Adaptive Graph Guided Retrieval (AGR)
Chronos’ multi-hop graph reasoning system for extracting precise debugging context at repository scale.
Adaptive Graph Guided Retrieval (AGR) is Chronos’ intelligent system for locating exactly the files, functions, and historical changes relevant to a bug.
Key Features
- O(k log d) retrieval complexity
- 92% precision and 85% recall for multi-file context
- Handles repositories of any size through intelligent traversal
- Multi-hop reasoning with confidence-based termination
- 3.8× faster than standard retrieval approaches
How AGR Works
Initial Query Analysis
Chronos-1 begins the retrieval process by breaking the debugging request into clear semantic components.
Based on these components, it identifies the most relevant starting nodes within the repository’s graph structure.
This ensures AGR starts traversal from the most meaningful points in the codebase.

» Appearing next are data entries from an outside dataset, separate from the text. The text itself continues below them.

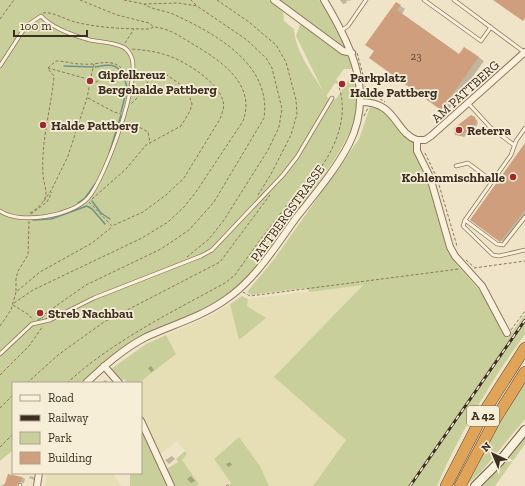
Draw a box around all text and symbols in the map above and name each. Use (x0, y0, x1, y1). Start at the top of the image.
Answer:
scale bar (14, 12, 87, 38)
text: 100 m (20, 19, 52, 33)
house number: 23 (410, 50, 422, 63)
street label: AM PATTBERG (428, 57, 502, 126)
place label: Gipfelkreuz Bergehalde Pattberg (98, 67, 218, 97)
place label: Parkplatz Halde Pattberg (350, 70, 438, 100)
marker: Gipfelkreuz Bergehalde Pattberg (85, 76, 95, 86)
marker: Parkplatz Halde Pattberg (337, 79, 347, 89)
place label: Halde Pattberg (51, 118, 139, 133)
marker: Halde Pattberg (38, 120, 48, 130)
place label: Reterra (467, 123, 511, 138)
marker: Reterra (454, 125, 464, 135)
street label: PATTBERGSTRASSE (247, 162, 328, 265)
place label: Kohlenmischhalle (402, 170, 506, 185)
marker: Kohlenmischhalle (508, 172, 518, 182)
place label: Streb Nachbau (48, 306, 134, 321)
marker: Streb Nachbau (35, 308, 45, 318)
legend (12, 382, 142, 474)
text: Road (48, 391, 74, 405)
road number: A 42 (467, 406, 499, 426)
text: Railway (48, 411, 89, 425)
text: Park (48, 431, 73, 445)
north arrow (473, 434, 513, 474)
text: N (479, 439, 494, 455)
text: Building (48, 451, 92, 465)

Adaptive Depth Determination
AGR calculates how deep it should traverse through the repository graph by evaluating:
- The complexity of the debugging query
- The density of surrounding code artifacts
- Historical debugging patterns from similar issues
This adaptive approach ensures the system explores only as much of the repository as needed—no more, no less.
Guided Multi-Hop Expansion
AGR then performs a structured multi-hop traversal.
It follows only the most relevant and meaningful graph connections, such as:
- Implementation relationships
- Dependency and import links
- Dataflow paths
This results in a high-precision context bundle that contains exactly the files and functions required for debugging.
Confidence Based Termination
The retrieval process stops automatically when:
- The system reaches a high confidence level, or
- Continuing traversal provides diminishing returns
This prevents noise, keeps context sharply focused, and ensures retrieval remains both efficient and accurate.